11. A cooking device according to claim 1, characterised in that the said nets (4) are made of woven fibreglass.

12. A cooking device according to claim 1, characterised in that the said nets (4) are coated with a non-stick material.

13. A net for baking dough-based food products, namely dough pieces, for a cooking device according to claim 1, characterised in that it comprises a support frame (41) and a strip of flexible material (42), such as a web or trellis, attached to this frame and formed in such a way as to define at least one cell (420) for the said food-products, this flexible material (42) being made from woven fibreglass, and optionally coated with a non-stick material.

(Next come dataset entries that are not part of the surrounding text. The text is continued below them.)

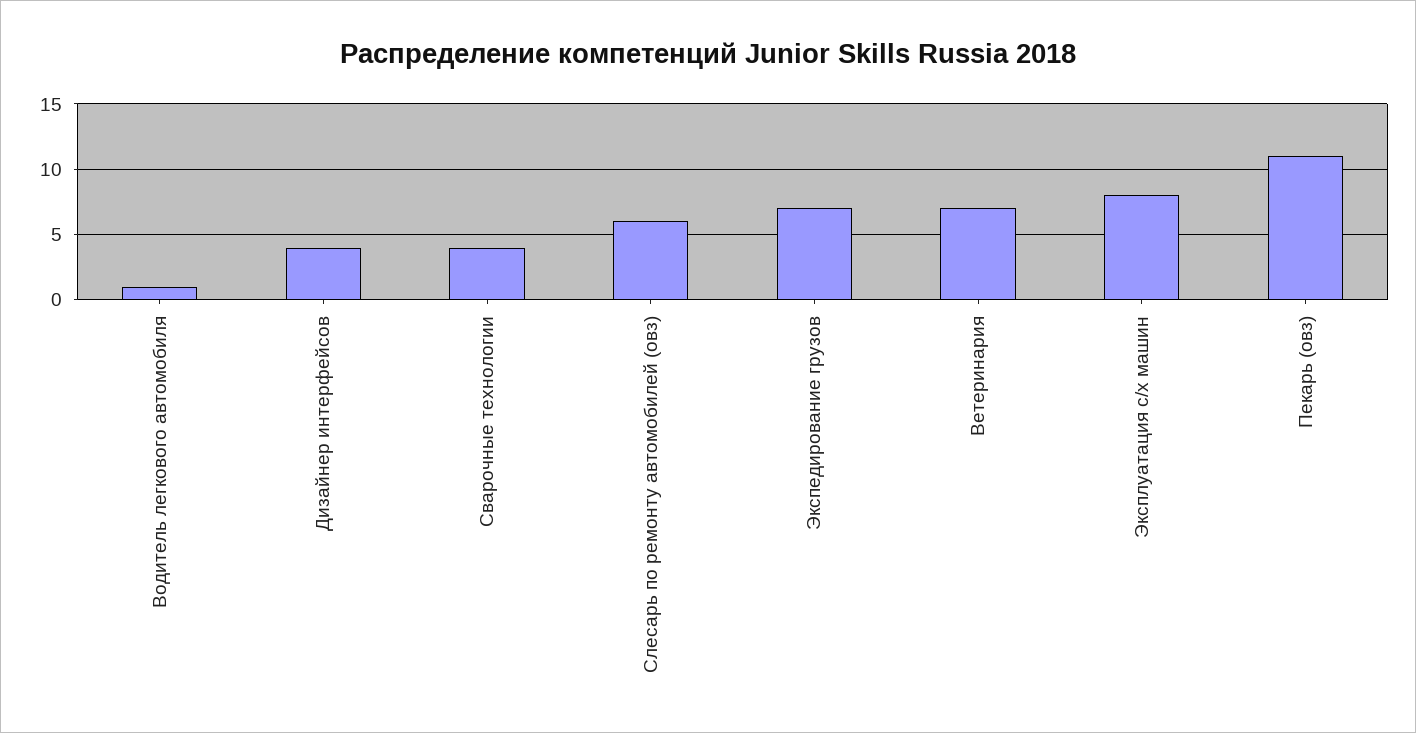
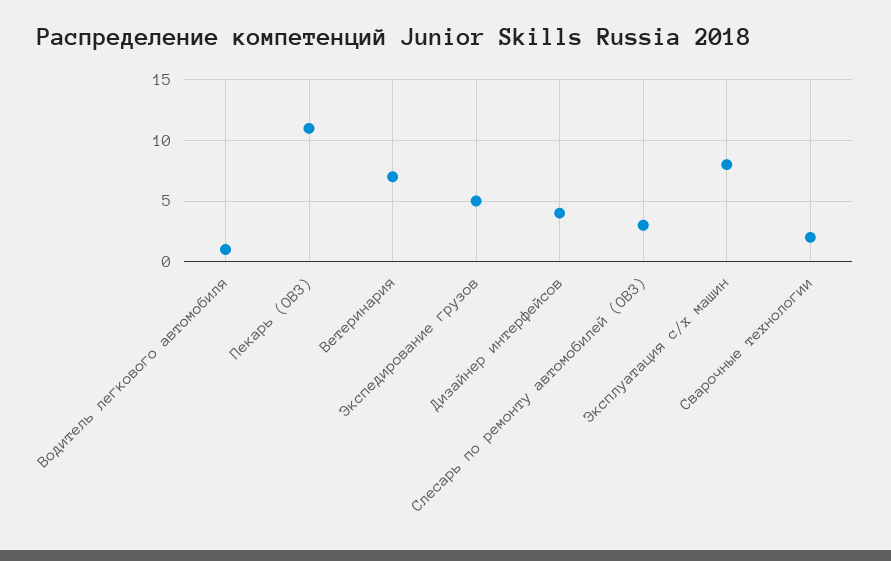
  {
    "Водитель легкового автомобиля": 1,
    "Дизайнер интерфейсов": 4,
-   "Сварочные технологии": 4,
+   "Сварочные технологии": 2,
-   "Слесарь по ремонту автомобилей (овз)": 6,
+   "Слесарь по ремонту автомобилей (овз)": 3,
-   "Экспедирование грузов": 7,
+   "Экспедирование грузов": 5,
    "Ветеринария": 7,
    "Эксплуатация с/х машин": 8,
    "Пекарь (овз)": 11
  }

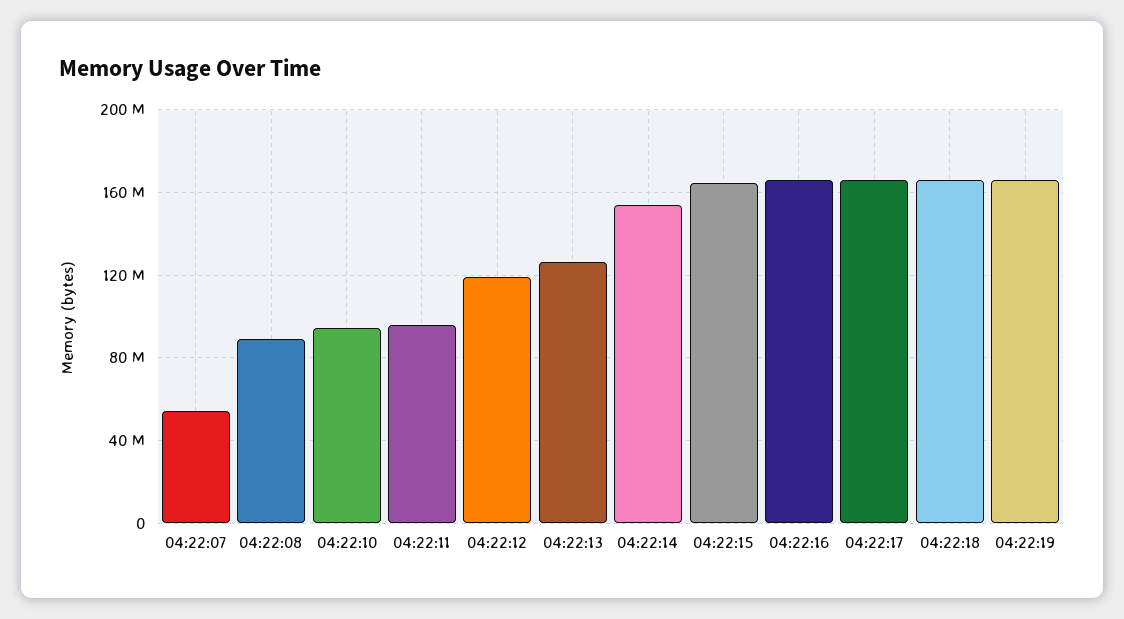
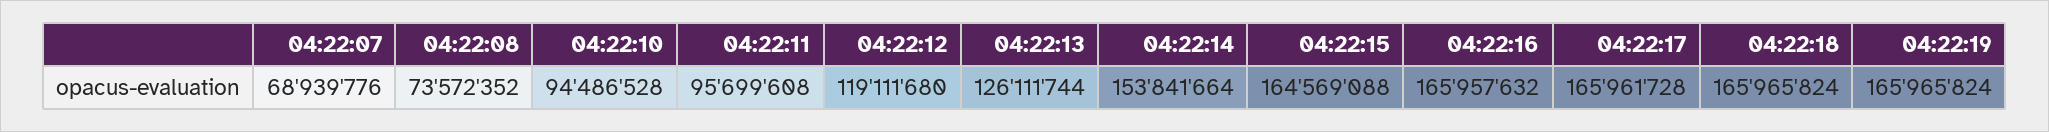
  {
-   "04:22:07": 55000000,
+   "04:22:07": 68939776,
-   "04:22:08": 90000000,
+   "04:22:08": 73572352,
    "04:22:10": 94486528,
    "04:22:11": 95699608,
    "04:22:12": 119111680,
    "04:22:13": 126111744,
    "04:22:14": 153841664,
    "04:22:15": 164569088,
    "04:22:16": 165957632,
    "04:22:17": 165961728,
    "04:22:18": 165965824,
    "04:22:19": 165965824
  }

14. A method for the baking of food dough pieces, characterised in that it comprises stages consisting of: Placing the said dough pieces inside the cells of a net (4) made from a flexible material (42), such as a web or trellis, fixed onto a frame (41), this flexible material (42) being heat-resistant,Inserting this net (4) into an oven (2) equipped with at least one baking sole (220) and means of heating (23) said soles (220),Vertically displacing said sole (220) and/or net (4) in relation to each other, so as to bring said sole (220) and said net (4) into a so-called “active” position, whereby the bottom (421) of the cells (420) of the net (4) comes into contact with the baking sole (220) above which it is located and deforms upon contact with this baking sole (220) so that the said food products are baked by conduction,Vertically displacing said sole (220) and/or net (4) in relation to each other, so as to bring them into a so-called “passive” position, whereby the bottom (421) of the said cells (420) is away from the sole (220) above which they are placed so that the said net (4) can be removed from the oven (2).